Goal of the exercise >> Use the entries below and reproduce exactly the lines from the one containing "تفهمي نفسكِ. وتتعرَّفي على الأسباب الأخرى" down to the one containing "confirmant son poids", both of them included.

Given information >>
Start of Block

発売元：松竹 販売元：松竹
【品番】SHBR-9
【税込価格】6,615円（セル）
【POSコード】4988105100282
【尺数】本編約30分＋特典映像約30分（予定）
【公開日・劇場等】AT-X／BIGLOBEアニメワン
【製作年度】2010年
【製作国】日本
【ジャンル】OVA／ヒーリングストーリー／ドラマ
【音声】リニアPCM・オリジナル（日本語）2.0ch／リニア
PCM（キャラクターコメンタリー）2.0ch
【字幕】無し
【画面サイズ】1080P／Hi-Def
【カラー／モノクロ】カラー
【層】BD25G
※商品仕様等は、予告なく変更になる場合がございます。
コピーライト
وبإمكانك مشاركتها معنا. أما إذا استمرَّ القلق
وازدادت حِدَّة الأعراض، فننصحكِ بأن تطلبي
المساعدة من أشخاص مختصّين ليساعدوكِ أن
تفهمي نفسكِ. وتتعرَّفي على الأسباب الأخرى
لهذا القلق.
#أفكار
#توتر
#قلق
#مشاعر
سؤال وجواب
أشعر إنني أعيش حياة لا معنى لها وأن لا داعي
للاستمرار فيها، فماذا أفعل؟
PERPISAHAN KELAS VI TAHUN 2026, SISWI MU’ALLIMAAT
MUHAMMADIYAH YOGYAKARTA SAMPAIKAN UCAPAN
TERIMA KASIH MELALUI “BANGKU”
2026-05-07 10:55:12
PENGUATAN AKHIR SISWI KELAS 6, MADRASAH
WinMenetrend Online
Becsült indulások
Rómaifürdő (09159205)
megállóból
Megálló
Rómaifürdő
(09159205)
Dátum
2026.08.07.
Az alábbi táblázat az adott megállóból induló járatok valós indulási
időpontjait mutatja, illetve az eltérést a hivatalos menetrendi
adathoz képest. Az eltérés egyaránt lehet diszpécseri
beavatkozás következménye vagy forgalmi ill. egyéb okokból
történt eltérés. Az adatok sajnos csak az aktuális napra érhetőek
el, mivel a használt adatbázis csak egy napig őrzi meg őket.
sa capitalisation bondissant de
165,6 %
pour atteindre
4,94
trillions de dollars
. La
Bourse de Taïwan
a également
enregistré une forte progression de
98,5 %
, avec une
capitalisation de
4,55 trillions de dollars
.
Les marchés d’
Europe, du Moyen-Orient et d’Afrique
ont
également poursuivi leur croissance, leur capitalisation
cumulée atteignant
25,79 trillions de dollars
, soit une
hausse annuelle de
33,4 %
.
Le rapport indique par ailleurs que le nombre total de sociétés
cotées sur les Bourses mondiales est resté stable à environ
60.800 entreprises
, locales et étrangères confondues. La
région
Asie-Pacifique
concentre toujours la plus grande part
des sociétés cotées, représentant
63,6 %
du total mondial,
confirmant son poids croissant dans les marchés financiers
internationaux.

End of Block

Exercise solution >>
تفهمي نفسكِ. وتتعرَّفي على الأسباب الأخرى
لهذا القلق.
#أفكار
#توتر
#قلق
#مشاعر
سؤال وجواب
أشعر إنني أعيش حياة لا معنى لها وأن لا داعي
للاستمرار فيها، فماذا أفعل؟
PERPISAHAN KELAS VI TAHUN 2026, SISWI MU’ALLIMAAT
MUHAMMADIYAH YOGYAKARTA SAMPAIKAN UCAPAN
TERIMA KASIH MELALUI “BANGKU”
2026-05-07 10:55:12
PENGUATAN AKHIR SISWI KELAS 6, MADRASAH
WinMenetrend Online
Becsült indulások
Rómaifürdő (09159205)
megállóból
Megálló
Rómaifürdő
(09159205)
Dátum
2026.08.07.
Az alábbi táblázat az adott megállóból induló járatok valós indulási
időpontjait mutatja, illetve az eltérést a hivatalos menetrendi
adathoz képest. Az eltérés egyaránt lehet diszpécseri
beavatkozás következménye vagy forgalmi ill. egyéb okokból
történt eltérés. Az adatok sajnos csak az aktuális napra érhetőek
el, mivel a használt adatbázis csak egy napig őrzi meg őket.
sa capitalisation bondissant de
165,6 %
pour atteindre
4,94
trillions de dollars
. La
Bourse de Taïwan
a également
enregistré une forte progression de
98,5 %
, avec une
capitalisation de
4,55 trillions de dollars
.
Les marchés d’
Europe, du Moyen-Orient et d’Afrique
ont
également poursuivi leur croissance, leur capitalisation
cumulée atteignant
25,79 trillions de dollars
, soit une
hausse annuelle de
33,4 %
.
Le rapport indique par ailleurs que le nombre total de sociétés
cotées sur les Bourses mondiales est resté stable à environ
60.800 entreprises
, locales et étrangères confondues. La
région
Asie-Pacifique
concentre toujours la plus grande part
des sociétés cotées, représentant
63,6 %
du total mondial,
confirmant son poids croissant dans les marchés financiers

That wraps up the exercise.